机器学习coursera 第三章编程作业

最新推荐文章于 2023-06-24 00:53:56 发布

CCF小彤

最新推荐文章于 2023-06-24 00:53:56 发布

阅读量323

点赞数

分类专栏：机器学习文章标签：机器学习深度学习神经网络

本文链接：https://blog.csdn.net/qq_21555569/article/details/120689974

版权

机器学习专栏收录该内容

1 篇文章 0 订阅

订阅专栏

机器学习coursera 第三章编程作业

Multi-class Classification and Neural Networks

lrCostFunction

整个题目给了两个数据集，一个是关于X，y的，一个是关于theta的，其中X的每一行是一个训练数据，也就是一个手写体数字的位图，每个图片是20*20的，因此就有400列，每一列代表图像中一个点处的灰度值。

第一步是将损失函数的向量化计算方式写出来：

记X的维度是(m, n)，由注释中的提示可以推测theta的维度是(n, k)，其中k是class数目，这里是指手写体数字的种类数即0~9共10种。

则X*theta的维度就是(m, k)，需要注意的是，我们处理的是一个分类问题，所以我们需要使用sigmoid函数将其缩小范围至0~1，对于第theta的第i列，它的值代表了其被归类于该class的概率，即越靠近1则其越有可能是第i个class，在这个题里就是数字i（第10个数字是0）。

这就是老师之前课中的思想，将多分类问题化为多个二分类问题。即对于每个数字，我们先设定第i类为单独一类，所有其他类被归于另一类，循环10次之后，我们就得到该数字对于每一类的预测值p(0<=p<=1)。

对于分类问题，我么需要使用逻辑回归（logistic regression）中的cost函数，因为该函数具有一个良好的性质，就是当y为0时，x的值越靠近0，J越接近于0；反过来当y为1时，x的值越靠近1，J越接近于0。否则J将向无穷大方向趋近。
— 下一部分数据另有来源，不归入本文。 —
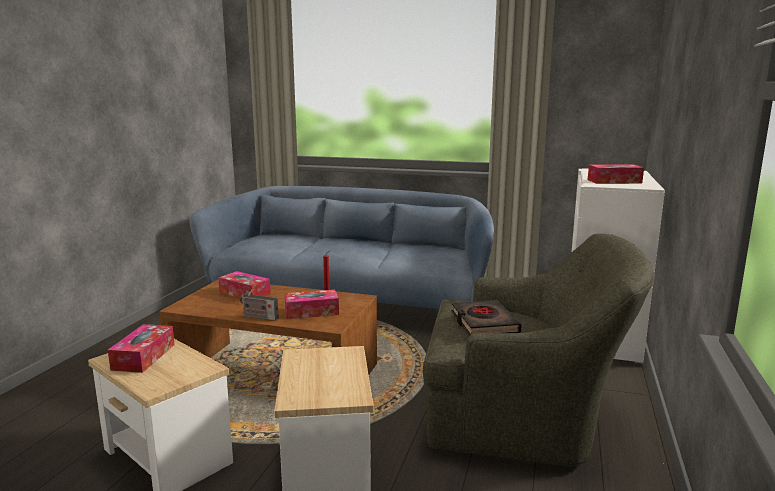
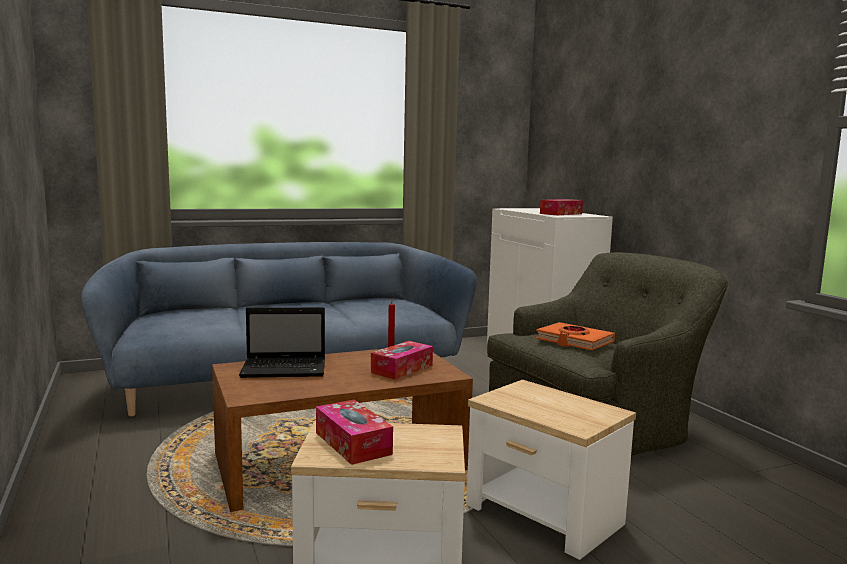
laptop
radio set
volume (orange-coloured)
写出J的表达式后，我们需要对其进行规范化（regularize），即加上一个 $\frac{\lambda}{2m}\sum_{j=1}^{n}\theta_{j}^2$ ，注意到j从1开始，我们无需对 $\theta_0$ 计算损失，求导后即计算梯度时，也同样不会有 $\theta_0$ ，不失一般性，我们可以令 $\theta_0=0$ ，则无需进行分类讨论。所以这里需要一个temp向量temp = [0; theta(2:end)];。之后我们使用这个temp向量替代theta进行后续计算就好了。

注意到temp是一个列向量，我们求temp.^2只需计算temp’ * temp即可。

求grad的时候特别注意各个变量的维度，X(m, n), h(m, 1), y(m, 1)

function [J, grad] = lrCostFunction(theta, X, y, lambda)
%LRCOSTFUNCTION Compute cost and gradient for logistic regression with 
%regularization
%   J = LRCOSTFUNCTION(theta, X, y, lambda) computes the cost of using
%   theta as the parameter for regularized logistic regression and the
%   gradient of the cost w.r.t. to the parameters. 

% Initialize some useful values
m = length(y); % number of training examples

% You need to return the following variables correctly 
J = 0;
grad = zeros(size(theta));

% ====================== YOUR CODE HERE ======================
% Instructions: Compute the cost of a particular choice of theta.
%               You should set J to the cost.
%               Compute the partial derivatives and set grad to the partial
%               derivatives of the cost w.r.t. each parameter in theta
%
% Hint: The computation of the cost function and gradients can be
%       efficiently vectorized. For example, consider the computation
%
%           sigmoid(X * theta)
%
%       Each row of the resulting matrix will contain the value of the
%       prediction for that example. You can make use of this to vectorize
%       the cost function and gradient computations. 
%
% Hint: When computing the gradient of the regularized cost function, 
%       there're many possible vectorized solutions, but one solution
%       looks like:
%           grad = (unregularized gradient for logistic regression)
%           temp = theta; 
%           temp(1) = 0;   % because we don't add anything for j = 0  
%           grad = grad + YOUR_CODE_HERE (using the temp variable)
%

h = sigmoid(X * theta);

% unregularized cost for logistic regression
J = (1.0/m) * sum(-y.*log(h) - (1-y).*log(1-h));

% regularized cost
temp = [0; theta(2:end)];

J = J + (lambda/(2.0*m)) * temp' * temp;

% unregularized gradient for logistic regression
grad = (1.0/m) * X' * (h - y);

% regularized gradient

grad = grad + (1.0/m) * lambda * temp;


% =============================================================

grad = grad(:);

end

oneVsAll

注意，对于二分类问题，y必须是0或者1，代表属于哪个类别。这样我们循环遍历每一个类c，对于属于c的训练数据，我们记y为1，不属于的记为0，并且把训练出来的theta放到all_theta的第c行，代表这一行的theta乘上X后可以告诉我们这个数据是否属于第c类。这样，all_theta乘上X后，第c行就代表这个数据是否属于第c类（值代表概率）。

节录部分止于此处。